Un reportaje de La Razón publicado el domingo último identificó la existencia de una sofisticada red de reclutamiento, transporte y explotación que busca entre sus víctimas a personas jóvenes y, sobre todo, necesitadas. Así, por ejemplo, en ciudades como El Alto, agencias de empleo o «gestorías comerciales» publican avisos de reclutamiento para trabajar en talleres de costura de la metrópoli brasileña ofreciendo beneficios que luego no se materializan.
La memoria periodística recuerda que en todos los casos que han abordado la problemática de la migración y la explotación laboral se identifica el clásico relato que habla de muchos sacrificios, pero también de la posibilidad cierta de tener éxito. Antes sedujo a europeos que llegaron al nuevo continente, hoy lo hace sobre quienes, víctimas de la pobreza, buscan cambiar su situación. El problema es que este relato beneficia a unos pocos, que administran las redes de trata y tráfico de personas.
Elocuente ejemplo del sueño migrante es el Cónsul de Bolivia en Sao Paulo, pues él también emigró y hoy es un empresario con negocios en ambos países, además de agente diplomático boliviano.

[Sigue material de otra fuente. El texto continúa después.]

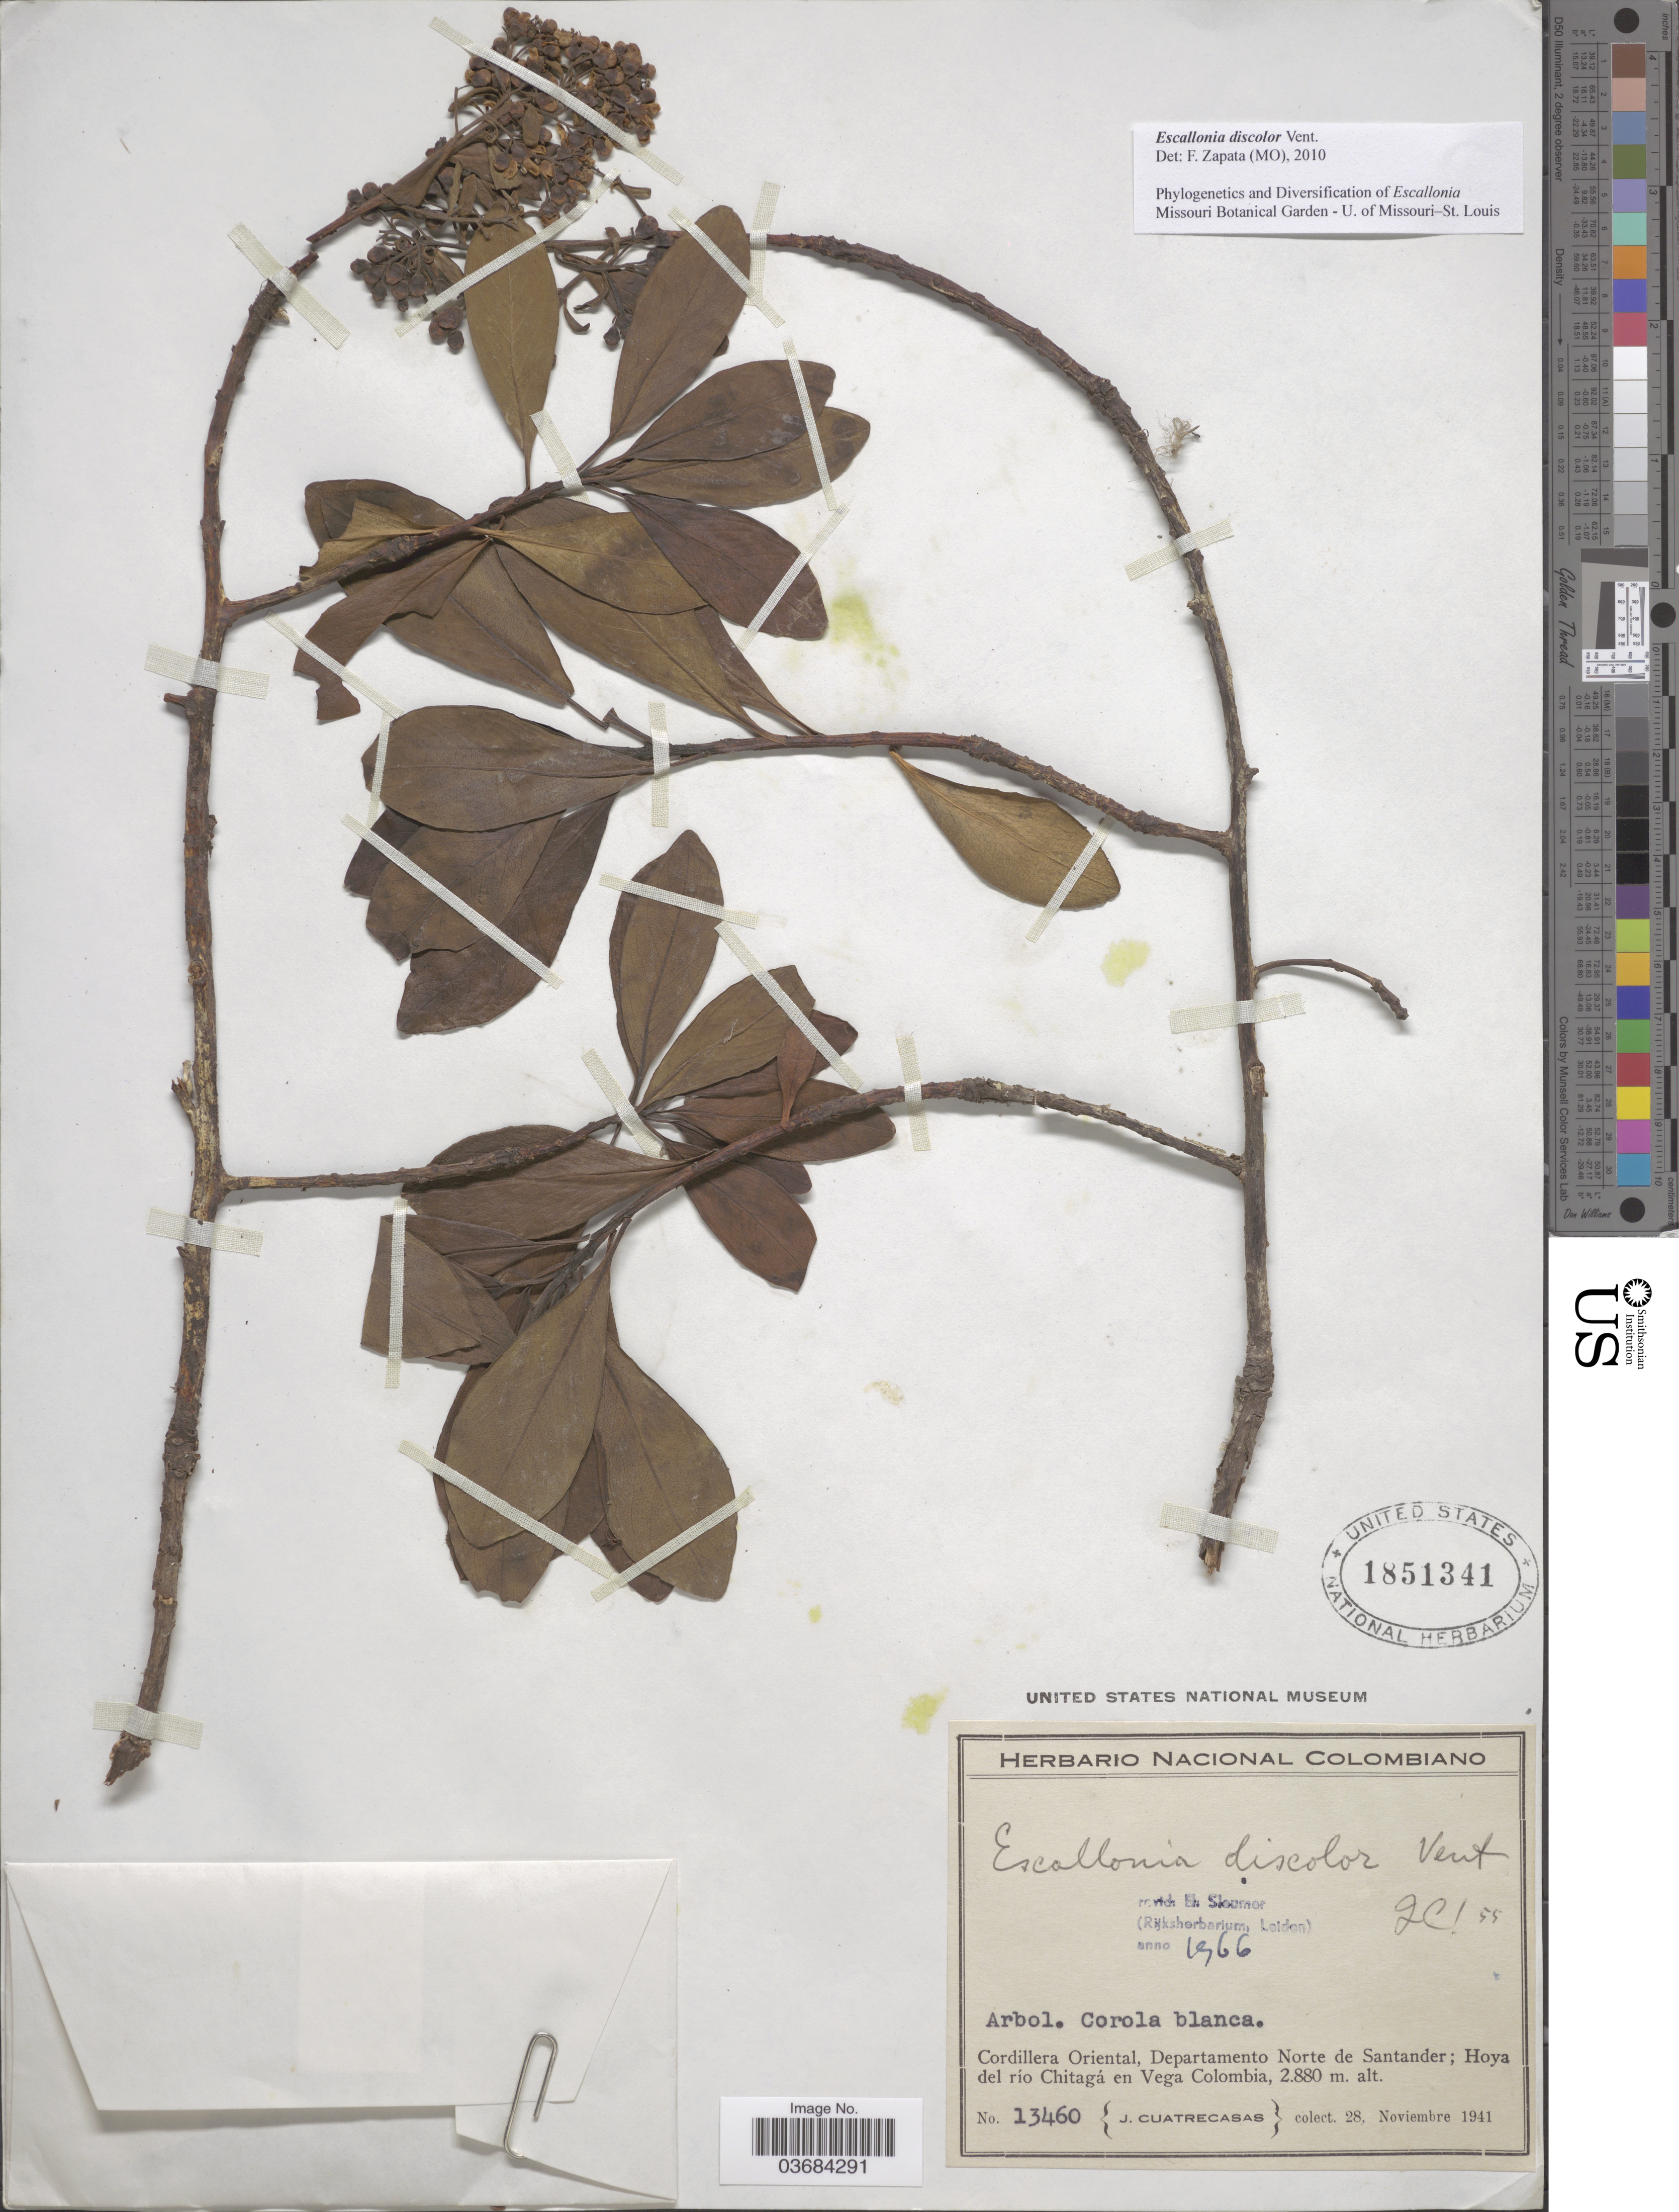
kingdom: Plantae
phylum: Tracheophyta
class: Magnoliopsida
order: Escalloniales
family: Escalloniaceae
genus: Escallonia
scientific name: Escallonia discolor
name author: Vent.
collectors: J. Cuatrecasas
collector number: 13460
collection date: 1941-11-28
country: Colombia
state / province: Norte de Santander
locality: Cordillera Oriental, Departamento Norte de Santander; Hoya del río Chitagá en Vega Colombia.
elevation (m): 2880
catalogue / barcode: US 1851341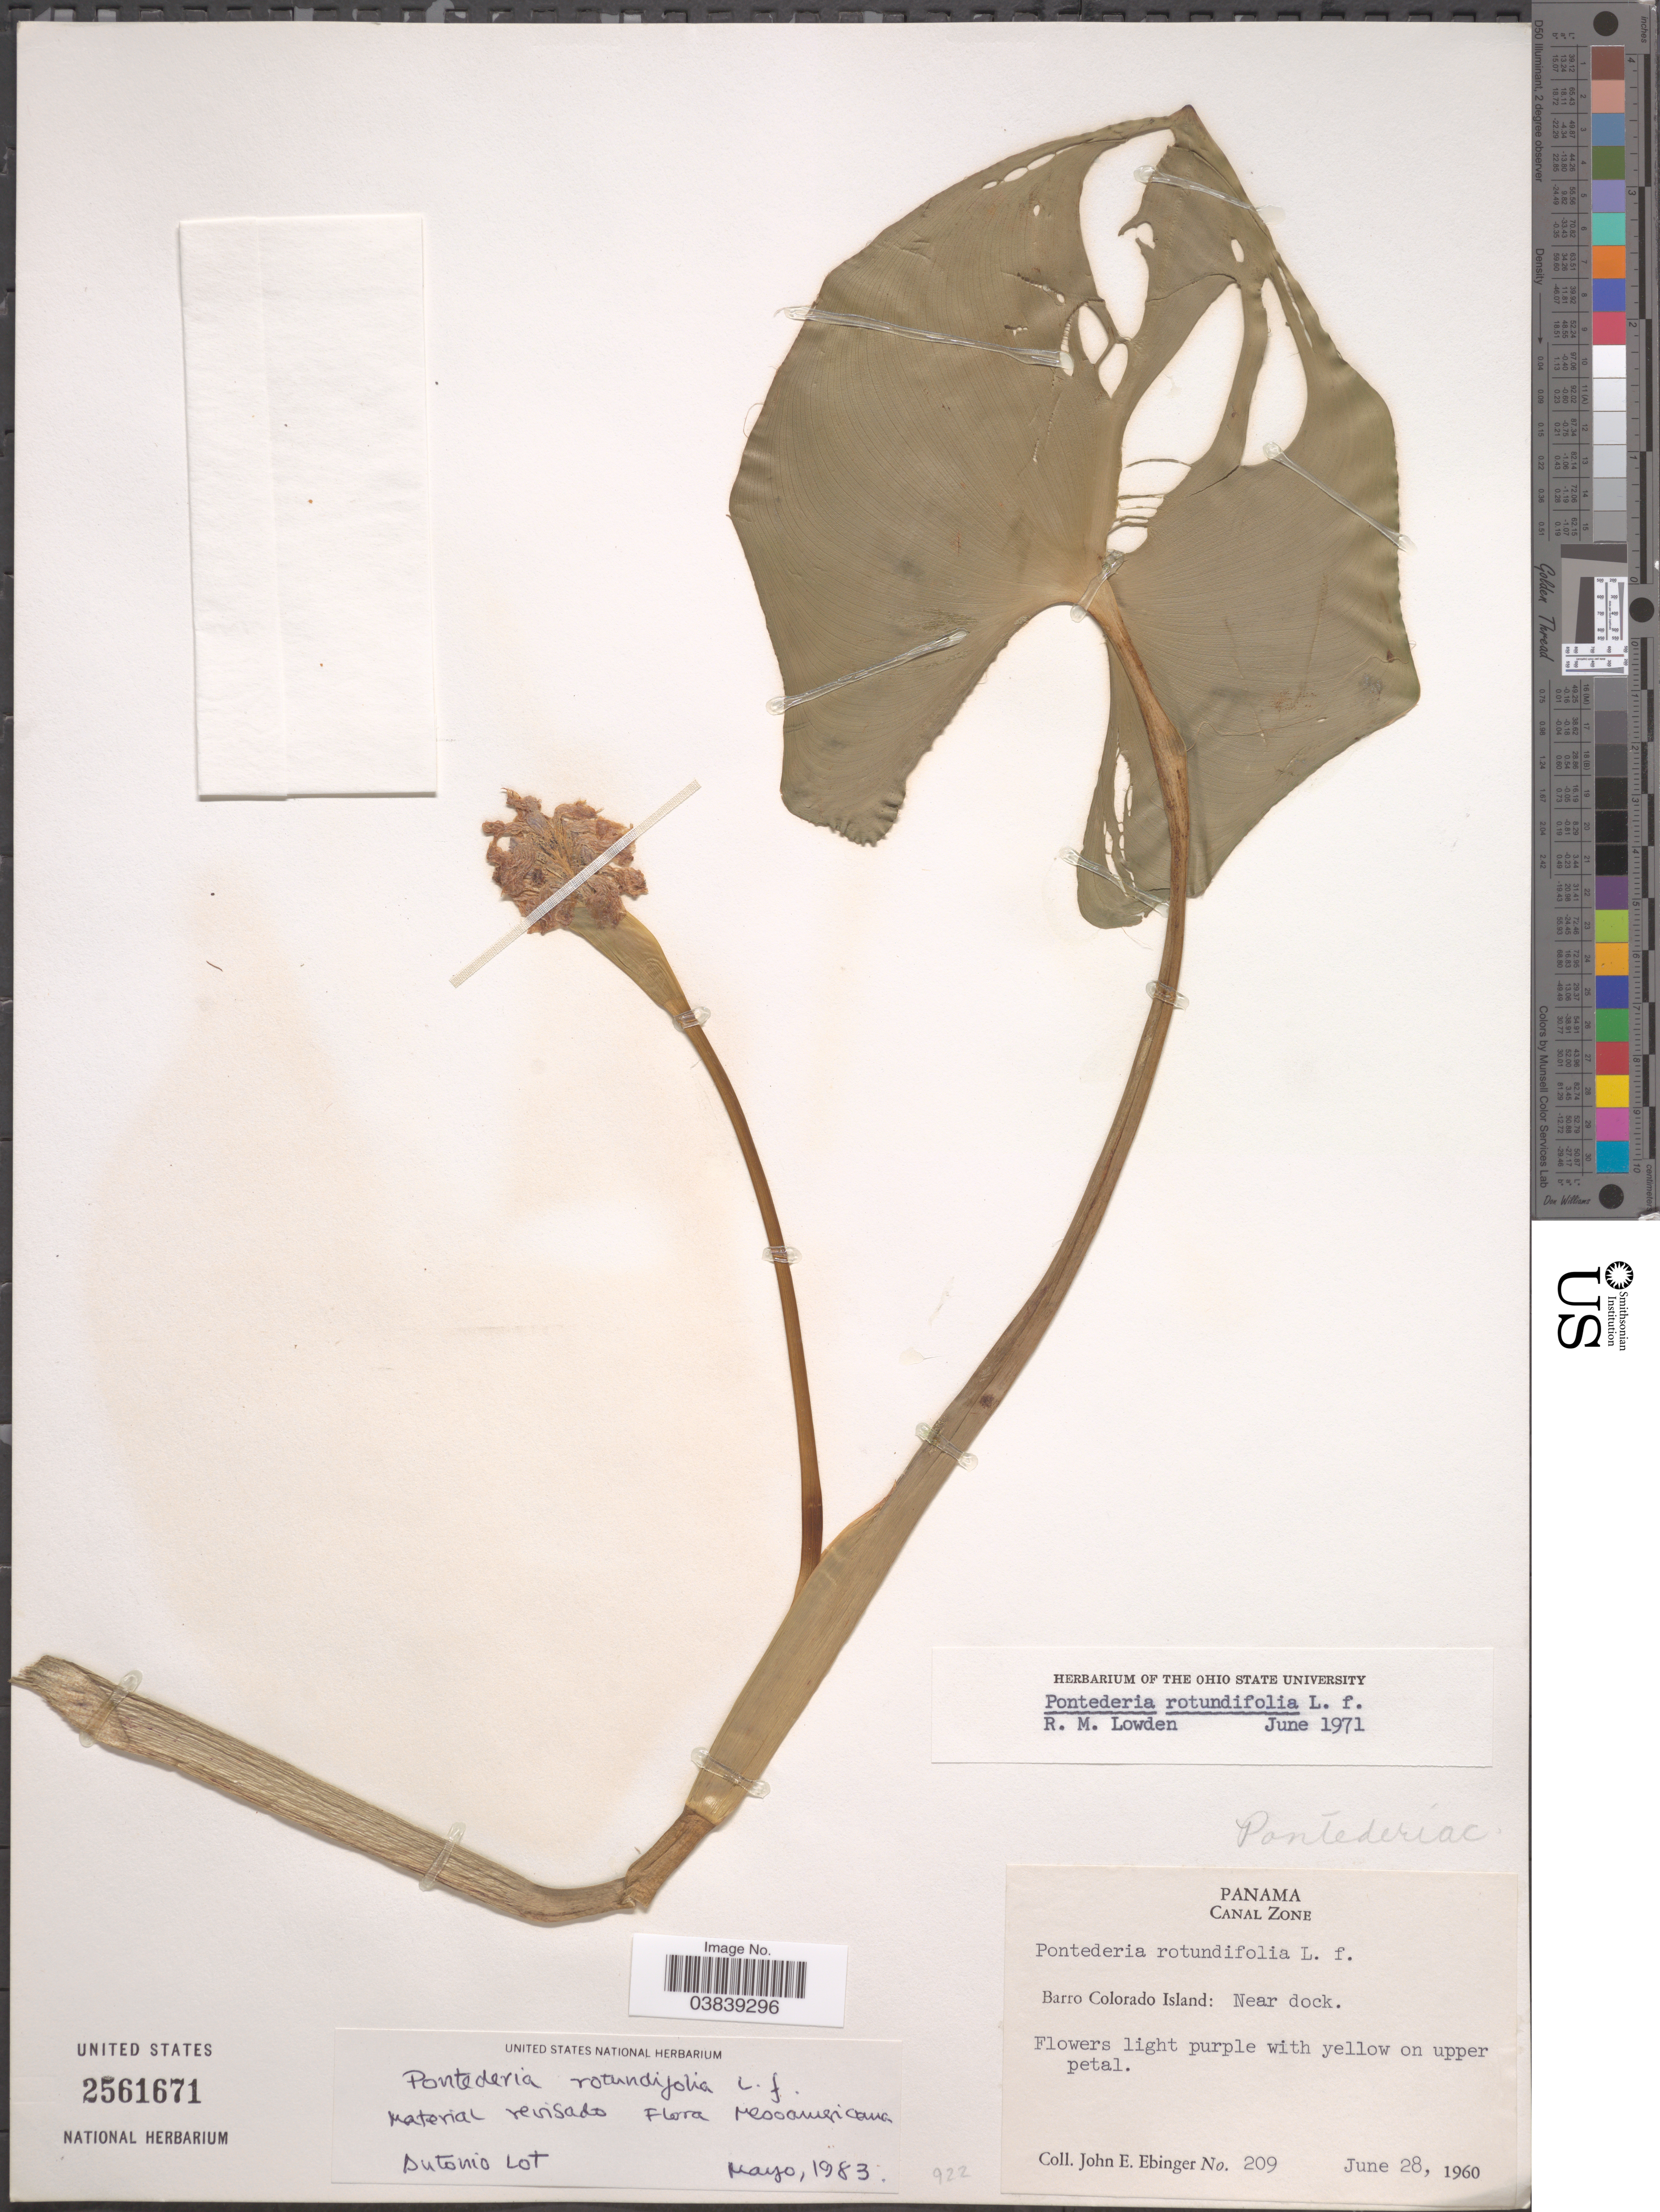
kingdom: Plantae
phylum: Tracheophyta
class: Liliopsida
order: Commelinales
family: Pontederiaceae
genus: Pontederia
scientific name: Pontederia rotundifolia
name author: L. f.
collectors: J. Ebinger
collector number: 209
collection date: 1960-06-28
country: Panama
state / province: Panamá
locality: Canal Zone. Barro Colorado Island: Near dock.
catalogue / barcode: US 2561671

Por eso mismo es la persona más apropiada para advertir sobre los muchos peligros que acechan a quienes cruzan la frontera de manera ilegal, y le toca luchar por los derechos de estos indocumentados ante las autoridades brasileñas.
Y es que existe un acuerdo binacional que posibilita a los bolivianos obtener un certificado del Registro Nacional de Extranjeros brasileño, que habilita el goce de los derechos ciudadanos, entre ellos el de trabajar legalmente y recibir los beneficios sociales que corresponden. De hecho, según el cónsul, en los últimos tres años, aproximadamente 70.000 de los casi 200.000 bolivianos que viven en Sao Paulo han regularizado su situación migratoria.
Por su parte, los traficantes de personas organizan inclusive el transporte de los migrantes para asegurarse de que, por una parte, lleguen hasta los talleres donde trabajarán y, por otra, no hagan los trámites migratorios en la frontera, obligatorios para legalizar su estadía en el vecino país.
Se trata, pues, de una realidad lacerante que requiere de grandes esfuerzos a lo largo de toda la cadena, no para evitar que las personas abandonen el país, sino para que no lo hagan en condiciones ilegales, que sólo las ponen en riesgo y favorecen su explotación. Y ésta es una tarea que no sólo le compete al Estado.